Calls to OCL_ZVE::pushToLockerMulti() will revert a majority of the time, causing core functionality of providing liquidity through the locker to be broken.

Code Snippet

OCL_ZVE.sol#L198C78-L198 UniswapV2Router02.sol#L61-L76 UniswapV2Router02.sol#L33-L60 OCL_ZVE.sol#L191-L209

Tool used

Manual Review

Recommendation

The project wants to clear allowances after all transfers, therefore set the router allowance to 0 after providing liquidity using the returned value from the router:

  (uint256 depositedPairAsset, uint256 depositedZVE, uint256 minted) = IRouter_OCL_ZVE(router).addLiquidity(
      pairAsset, 
      ZVE, 
      balPairAsset,
      balZVE, 
      (balPairAsset * 9) / 10,
      (balZVE * 9) / 10, 
      address(this), block.timestamp + 14 days
  );
  emit LiquidityTokensMinted(minted, depositedZVE, depositedPairAsset);
- assert(IERC20(pairAsset).allowance(address(this), router) == 0);
- assert(IERC20(ZVE).allowance(address(this), router) == 0);
+ uint256 pairAssetAllowanceLeft = balPairAsset - depositedPairAsset;
+ if (pairAssetAllowanceLeft > 0) {
+     IERC20(pairAsset).safeDecreaseAllowance(router, pairAssetAllowanceLeft);
+ }
+ uint256 zveAllowanceLeft = balZVE - depositedZVE;
+ if (zveAllowanceLeft > 0) {
+     IERC20(ZVE).safeDecreaseAllowance(router, zveAllowanceLeft);
+ }

This will remove the left over allowance after providing liquidity, ensuring the allowance is 0.

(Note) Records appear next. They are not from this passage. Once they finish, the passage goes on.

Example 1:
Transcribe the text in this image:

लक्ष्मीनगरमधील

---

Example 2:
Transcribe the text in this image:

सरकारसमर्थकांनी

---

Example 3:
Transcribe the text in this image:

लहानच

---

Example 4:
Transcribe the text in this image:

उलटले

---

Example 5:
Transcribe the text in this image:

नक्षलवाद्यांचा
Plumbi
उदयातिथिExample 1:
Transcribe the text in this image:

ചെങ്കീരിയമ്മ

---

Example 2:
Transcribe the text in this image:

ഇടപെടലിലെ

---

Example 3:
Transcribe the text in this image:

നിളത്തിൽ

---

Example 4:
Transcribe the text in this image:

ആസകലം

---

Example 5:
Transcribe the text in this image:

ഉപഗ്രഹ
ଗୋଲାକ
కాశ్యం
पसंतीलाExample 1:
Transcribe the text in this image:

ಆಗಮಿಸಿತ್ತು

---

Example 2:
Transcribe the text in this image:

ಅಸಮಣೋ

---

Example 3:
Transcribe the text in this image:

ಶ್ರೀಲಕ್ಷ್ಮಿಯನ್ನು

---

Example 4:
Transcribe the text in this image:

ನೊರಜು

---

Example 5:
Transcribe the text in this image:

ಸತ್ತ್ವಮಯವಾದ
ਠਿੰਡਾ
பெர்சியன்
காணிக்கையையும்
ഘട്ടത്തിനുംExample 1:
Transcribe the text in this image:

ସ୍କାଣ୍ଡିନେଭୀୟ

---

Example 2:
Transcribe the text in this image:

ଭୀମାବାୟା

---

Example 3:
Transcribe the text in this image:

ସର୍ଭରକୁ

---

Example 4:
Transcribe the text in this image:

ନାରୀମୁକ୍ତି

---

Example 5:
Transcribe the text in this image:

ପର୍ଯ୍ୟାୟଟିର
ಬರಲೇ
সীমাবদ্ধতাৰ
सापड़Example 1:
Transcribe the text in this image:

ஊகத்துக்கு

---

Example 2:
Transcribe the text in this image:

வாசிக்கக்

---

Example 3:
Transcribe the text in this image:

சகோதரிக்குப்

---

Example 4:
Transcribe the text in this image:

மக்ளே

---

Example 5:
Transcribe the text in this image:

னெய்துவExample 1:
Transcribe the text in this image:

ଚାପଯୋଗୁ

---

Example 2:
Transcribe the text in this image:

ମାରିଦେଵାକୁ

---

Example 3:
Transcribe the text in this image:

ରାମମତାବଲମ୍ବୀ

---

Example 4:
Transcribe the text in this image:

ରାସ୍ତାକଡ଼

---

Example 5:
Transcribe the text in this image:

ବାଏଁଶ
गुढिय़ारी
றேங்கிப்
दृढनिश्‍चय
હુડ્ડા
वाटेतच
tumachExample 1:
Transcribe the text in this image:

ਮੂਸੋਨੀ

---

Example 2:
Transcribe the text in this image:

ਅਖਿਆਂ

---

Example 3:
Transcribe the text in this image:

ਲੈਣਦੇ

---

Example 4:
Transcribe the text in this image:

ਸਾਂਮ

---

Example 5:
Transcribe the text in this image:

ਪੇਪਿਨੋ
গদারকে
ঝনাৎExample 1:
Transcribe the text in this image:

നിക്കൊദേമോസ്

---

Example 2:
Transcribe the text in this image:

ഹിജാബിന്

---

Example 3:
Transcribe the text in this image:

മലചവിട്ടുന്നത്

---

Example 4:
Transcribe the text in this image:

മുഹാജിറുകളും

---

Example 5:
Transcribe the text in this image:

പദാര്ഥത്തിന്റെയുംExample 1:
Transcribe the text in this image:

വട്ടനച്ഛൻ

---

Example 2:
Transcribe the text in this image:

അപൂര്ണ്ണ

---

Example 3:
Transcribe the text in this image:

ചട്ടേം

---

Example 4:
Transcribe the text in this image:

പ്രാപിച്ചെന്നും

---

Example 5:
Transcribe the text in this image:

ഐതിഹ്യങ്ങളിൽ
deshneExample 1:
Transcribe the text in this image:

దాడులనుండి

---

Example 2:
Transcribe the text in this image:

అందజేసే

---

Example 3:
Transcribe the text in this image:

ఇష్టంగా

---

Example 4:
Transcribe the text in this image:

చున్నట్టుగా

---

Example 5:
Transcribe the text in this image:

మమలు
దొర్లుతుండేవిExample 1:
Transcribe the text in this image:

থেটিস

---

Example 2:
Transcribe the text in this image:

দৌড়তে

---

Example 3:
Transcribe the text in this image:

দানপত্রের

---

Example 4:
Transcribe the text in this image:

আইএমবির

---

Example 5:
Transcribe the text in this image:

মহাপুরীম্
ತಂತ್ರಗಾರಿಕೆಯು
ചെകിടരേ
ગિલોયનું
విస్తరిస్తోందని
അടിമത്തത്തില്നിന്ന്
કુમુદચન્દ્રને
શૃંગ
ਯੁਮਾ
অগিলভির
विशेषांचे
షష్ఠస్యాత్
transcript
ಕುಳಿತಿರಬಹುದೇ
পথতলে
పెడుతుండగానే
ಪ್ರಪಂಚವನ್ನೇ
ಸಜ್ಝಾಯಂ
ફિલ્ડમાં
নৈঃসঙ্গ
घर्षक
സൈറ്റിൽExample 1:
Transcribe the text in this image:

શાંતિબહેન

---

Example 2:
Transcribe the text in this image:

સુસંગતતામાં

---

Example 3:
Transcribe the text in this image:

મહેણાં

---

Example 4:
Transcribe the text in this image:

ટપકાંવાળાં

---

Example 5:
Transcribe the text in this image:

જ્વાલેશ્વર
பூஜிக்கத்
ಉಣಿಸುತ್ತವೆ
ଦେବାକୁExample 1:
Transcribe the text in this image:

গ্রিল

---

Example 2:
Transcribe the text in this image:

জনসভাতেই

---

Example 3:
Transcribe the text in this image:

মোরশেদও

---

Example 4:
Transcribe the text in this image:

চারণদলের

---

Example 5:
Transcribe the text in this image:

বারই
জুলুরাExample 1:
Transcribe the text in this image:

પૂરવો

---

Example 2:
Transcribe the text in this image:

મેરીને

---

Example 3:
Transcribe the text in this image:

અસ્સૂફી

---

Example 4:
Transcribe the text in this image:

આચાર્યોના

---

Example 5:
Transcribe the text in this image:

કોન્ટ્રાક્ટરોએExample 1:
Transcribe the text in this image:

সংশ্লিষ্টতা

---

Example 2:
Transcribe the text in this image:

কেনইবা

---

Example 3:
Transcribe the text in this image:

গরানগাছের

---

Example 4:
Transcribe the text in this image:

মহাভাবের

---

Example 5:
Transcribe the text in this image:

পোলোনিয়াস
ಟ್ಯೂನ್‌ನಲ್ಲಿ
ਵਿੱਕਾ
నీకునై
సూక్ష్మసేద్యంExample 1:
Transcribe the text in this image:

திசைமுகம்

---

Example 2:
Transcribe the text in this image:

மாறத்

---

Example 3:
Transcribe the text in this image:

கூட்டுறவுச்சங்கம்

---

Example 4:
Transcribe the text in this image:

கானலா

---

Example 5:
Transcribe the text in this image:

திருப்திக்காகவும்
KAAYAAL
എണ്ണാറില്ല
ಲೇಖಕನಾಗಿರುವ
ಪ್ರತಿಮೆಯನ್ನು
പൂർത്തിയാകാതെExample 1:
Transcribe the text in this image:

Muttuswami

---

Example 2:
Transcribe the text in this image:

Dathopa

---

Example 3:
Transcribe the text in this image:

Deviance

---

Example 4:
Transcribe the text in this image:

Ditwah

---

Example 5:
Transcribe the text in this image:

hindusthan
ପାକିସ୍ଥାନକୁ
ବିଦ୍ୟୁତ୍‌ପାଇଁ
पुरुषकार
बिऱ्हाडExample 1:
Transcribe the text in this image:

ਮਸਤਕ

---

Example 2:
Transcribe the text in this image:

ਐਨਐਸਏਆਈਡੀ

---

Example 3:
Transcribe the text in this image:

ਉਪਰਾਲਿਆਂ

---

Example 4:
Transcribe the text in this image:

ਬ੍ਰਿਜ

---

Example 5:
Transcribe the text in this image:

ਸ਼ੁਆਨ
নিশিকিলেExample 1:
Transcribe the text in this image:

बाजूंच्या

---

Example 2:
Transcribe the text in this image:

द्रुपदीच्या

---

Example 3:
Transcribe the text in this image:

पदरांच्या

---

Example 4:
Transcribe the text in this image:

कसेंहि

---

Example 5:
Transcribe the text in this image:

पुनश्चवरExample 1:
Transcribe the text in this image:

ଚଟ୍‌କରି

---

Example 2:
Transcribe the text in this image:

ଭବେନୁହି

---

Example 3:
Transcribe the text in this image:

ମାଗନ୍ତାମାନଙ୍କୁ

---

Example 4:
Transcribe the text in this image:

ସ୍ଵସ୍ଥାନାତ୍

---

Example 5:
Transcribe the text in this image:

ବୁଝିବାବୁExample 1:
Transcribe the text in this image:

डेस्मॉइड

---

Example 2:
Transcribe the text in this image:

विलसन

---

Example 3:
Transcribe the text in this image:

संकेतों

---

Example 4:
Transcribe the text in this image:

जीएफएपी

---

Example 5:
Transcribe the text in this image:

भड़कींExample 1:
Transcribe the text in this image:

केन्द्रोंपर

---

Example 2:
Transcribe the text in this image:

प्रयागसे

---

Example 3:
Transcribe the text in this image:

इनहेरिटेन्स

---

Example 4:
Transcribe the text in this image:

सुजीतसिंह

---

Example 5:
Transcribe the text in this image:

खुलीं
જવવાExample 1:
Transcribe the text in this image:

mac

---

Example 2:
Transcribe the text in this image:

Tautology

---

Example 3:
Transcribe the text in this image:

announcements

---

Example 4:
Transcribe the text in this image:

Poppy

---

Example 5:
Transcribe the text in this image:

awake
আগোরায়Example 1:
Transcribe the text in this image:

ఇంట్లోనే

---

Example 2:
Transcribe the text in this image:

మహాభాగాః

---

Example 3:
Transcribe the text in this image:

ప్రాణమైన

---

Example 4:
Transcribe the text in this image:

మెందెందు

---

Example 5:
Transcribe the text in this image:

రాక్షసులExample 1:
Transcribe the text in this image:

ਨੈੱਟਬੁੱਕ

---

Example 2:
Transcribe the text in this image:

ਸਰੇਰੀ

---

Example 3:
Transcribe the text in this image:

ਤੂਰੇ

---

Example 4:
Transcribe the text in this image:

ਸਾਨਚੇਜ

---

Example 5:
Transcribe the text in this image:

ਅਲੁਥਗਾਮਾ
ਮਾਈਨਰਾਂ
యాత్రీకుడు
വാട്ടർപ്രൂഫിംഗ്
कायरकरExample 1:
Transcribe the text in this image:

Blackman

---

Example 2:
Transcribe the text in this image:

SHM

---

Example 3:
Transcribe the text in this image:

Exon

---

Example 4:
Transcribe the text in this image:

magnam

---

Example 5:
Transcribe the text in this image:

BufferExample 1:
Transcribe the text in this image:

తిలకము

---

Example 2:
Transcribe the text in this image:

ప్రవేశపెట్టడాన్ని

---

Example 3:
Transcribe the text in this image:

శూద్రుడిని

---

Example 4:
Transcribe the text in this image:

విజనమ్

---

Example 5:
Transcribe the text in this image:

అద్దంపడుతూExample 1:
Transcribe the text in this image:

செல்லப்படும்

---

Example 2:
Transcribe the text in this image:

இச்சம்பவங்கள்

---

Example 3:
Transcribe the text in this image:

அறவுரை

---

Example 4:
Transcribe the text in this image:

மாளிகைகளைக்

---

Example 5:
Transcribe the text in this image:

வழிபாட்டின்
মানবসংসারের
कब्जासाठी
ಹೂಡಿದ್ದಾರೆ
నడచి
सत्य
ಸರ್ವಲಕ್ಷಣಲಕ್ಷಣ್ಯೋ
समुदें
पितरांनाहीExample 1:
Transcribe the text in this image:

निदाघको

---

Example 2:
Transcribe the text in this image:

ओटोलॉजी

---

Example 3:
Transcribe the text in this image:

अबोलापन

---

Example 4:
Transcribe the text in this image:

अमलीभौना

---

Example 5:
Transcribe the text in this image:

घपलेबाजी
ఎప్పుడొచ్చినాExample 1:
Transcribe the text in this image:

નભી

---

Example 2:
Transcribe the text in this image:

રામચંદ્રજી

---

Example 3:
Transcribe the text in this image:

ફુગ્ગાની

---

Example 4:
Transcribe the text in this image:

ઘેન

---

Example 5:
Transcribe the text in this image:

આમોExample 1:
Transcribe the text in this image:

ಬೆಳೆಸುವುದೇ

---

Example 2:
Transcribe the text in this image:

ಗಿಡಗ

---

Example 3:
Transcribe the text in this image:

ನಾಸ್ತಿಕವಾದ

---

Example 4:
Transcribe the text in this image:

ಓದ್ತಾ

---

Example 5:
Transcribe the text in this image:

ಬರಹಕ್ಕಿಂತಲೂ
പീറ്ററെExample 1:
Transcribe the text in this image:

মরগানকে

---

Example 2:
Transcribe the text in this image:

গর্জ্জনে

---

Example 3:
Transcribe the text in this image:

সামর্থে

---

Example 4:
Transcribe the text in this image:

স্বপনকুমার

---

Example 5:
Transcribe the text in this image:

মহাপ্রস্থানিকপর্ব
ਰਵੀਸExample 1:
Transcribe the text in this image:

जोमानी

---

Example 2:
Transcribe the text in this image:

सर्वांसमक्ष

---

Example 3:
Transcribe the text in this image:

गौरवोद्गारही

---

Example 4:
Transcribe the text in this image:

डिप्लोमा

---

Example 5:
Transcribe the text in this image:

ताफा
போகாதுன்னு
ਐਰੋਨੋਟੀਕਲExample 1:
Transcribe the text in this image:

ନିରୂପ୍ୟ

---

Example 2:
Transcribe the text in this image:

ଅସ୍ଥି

pseudonaut commented 4 months ago

Valid

sherlock-admin4 commented 4 months ago

1 comment(s) were left on this issue during the judging contest.

panprog commented:

medium. While amounts provided are from the trusted admin, who is supposed to provide exact amounts to add liquidity in correct ratio of token amounts, the fact that live balance of the contract is used makes it possible for the balance to change from the time admin provides the amounts, making the transaction revert. Additionally, current contract balances might be in so high disproportion, that admin will simply not have enough funds to create correct ratio to add liquidity.

sherlock-admin2 commented 3 months ago

The protocol team fixed this issue in the following PRs/commits: https://github.com/Zivoe/zivoe-core-foundry/pull/264

sherlock-admin2 commented 3 months ago

The Lead Senior Watson signed off on the fix.